Younger students might think about the digital root of the Fibonacci numbers since that only requires the sum of two simple one digit numbers. 


They might want to explore questions like:
How frequently is the digital root of F(n) the same as the digital root of n (obviously in all the case above, but are there others?)


There be a point where the sequence of digital roots repeats; Why?
 How would that information help you find large numbers for which the digital root of F(n) is the same as the digital root of n? 
Can you see how this would provide a shortcut in the search for numbers in like the sequence David Brooks has written about above?
What is the longest possible string length of one digit numbers before a repeating sequence must emerge?  (Perhaps you might attempt that question with only two digits, zero and one, or three digits and then expand the question).

There are some other interesting things to explore, for instance the sum of the digits of  F(2314) is 2134.   

1 comment:

Joshua Zucker said...

This is interesting! I never knew before that log(phi) was so close to 0.2. That explains why there are so many of these things: with the nth Fibonacci number being phi^n and thus having a log of 0.2n, it has about 0.2n digits, which average 5 or so, so the digit sum is about n.
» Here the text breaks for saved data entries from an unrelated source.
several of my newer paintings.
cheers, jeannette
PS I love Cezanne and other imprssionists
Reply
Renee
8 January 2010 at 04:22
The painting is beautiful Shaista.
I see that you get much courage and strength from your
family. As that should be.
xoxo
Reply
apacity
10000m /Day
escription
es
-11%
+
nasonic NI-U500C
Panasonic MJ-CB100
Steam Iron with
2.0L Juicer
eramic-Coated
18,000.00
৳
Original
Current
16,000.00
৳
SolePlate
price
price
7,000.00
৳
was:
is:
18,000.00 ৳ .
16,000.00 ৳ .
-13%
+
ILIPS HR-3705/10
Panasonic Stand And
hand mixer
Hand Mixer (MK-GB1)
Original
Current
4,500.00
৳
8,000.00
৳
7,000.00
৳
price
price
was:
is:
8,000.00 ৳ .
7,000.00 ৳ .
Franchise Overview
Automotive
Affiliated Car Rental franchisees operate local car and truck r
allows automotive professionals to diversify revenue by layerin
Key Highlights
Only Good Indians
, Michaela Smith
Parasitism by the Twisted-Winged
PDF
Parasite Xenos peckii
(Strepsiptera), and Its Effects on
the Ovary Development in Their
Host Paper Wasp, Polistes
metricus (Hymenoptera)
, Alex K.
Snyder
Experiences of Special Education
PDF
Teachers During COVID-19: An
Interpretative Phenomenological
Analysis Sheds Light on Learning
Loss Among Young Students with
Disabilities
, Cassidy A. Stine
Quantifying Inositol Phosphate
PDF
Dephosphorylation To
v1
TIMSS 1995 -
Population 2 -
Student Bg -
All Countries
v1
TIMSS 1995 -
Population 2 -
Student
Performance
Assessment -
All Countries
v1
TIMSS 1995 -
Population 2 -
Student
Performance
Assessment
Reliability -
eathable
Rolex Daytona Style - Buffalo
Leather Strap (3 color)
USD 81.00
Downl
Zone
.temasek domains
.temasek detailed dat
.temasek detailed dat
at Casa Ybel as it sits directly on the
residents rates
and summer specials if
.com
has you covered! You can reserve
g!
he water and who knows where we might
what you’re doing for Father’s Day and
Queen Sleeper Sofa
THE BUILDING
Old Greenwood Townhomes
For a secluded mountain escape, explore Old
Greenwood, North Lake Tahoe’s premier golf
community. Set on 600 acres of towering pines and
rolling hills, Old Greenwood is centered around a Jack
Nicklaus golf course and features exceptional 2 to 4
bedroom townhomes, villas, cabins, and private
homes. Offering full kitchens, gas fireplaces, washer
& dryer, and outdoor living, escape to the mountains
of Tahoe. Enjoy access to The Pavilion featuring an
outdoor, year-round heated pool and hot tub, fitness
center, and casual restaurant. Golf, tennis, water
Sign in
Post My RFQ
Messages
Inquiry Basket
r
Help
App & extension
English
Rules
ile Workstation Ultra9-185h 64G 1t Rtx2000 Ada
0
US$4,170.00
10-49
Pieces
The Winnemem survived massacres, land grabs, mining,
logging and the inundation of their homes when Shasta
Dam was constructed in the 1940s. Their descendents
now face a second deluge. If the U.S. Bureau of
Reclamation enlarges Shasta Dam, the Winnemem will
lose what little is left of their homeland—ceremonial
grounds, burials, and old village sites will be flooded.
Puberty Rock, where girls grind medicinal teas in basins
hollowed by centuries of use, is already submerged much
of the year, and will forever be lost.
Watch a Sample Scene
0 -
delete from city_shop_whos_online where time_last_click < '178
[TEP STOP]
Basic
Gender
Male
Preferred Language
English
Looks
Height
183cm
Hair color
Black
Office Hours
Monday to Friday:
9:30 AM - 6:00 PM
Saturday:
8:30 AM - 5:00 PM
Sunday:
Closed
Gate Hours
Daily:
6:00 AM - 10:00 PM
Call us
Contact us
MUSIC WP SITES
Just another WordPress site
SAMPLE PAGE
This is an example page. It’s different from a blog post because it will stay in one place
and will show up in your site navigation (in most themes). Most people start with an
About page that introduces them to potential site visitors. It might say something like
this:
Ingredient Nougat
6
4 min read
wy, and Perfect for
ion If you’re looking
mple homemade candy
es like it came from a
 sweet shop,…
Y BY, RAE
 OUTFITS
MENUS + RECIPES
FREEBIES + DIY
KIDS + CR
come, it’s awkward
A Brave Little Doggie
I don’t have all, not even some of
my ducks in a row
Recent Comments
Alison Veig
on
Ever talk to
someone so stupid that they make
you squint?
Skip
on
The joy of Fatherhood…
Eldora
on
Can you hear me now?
I suppose the actual average digit is more like 4.5, (10% too small) so the digit sum is a little too small, which in the long run probably kills it (I mean, wouldn't you be surprised if there were a trillion-digit Fibonacci number whose digits were on average as big as 5 instead of being 4.5?).

Oh, but wait, log(phi) is about 4% bigger than 0.2, so this is even closer than I thought; we only need an average digit of about 4.8 instead of 4.5.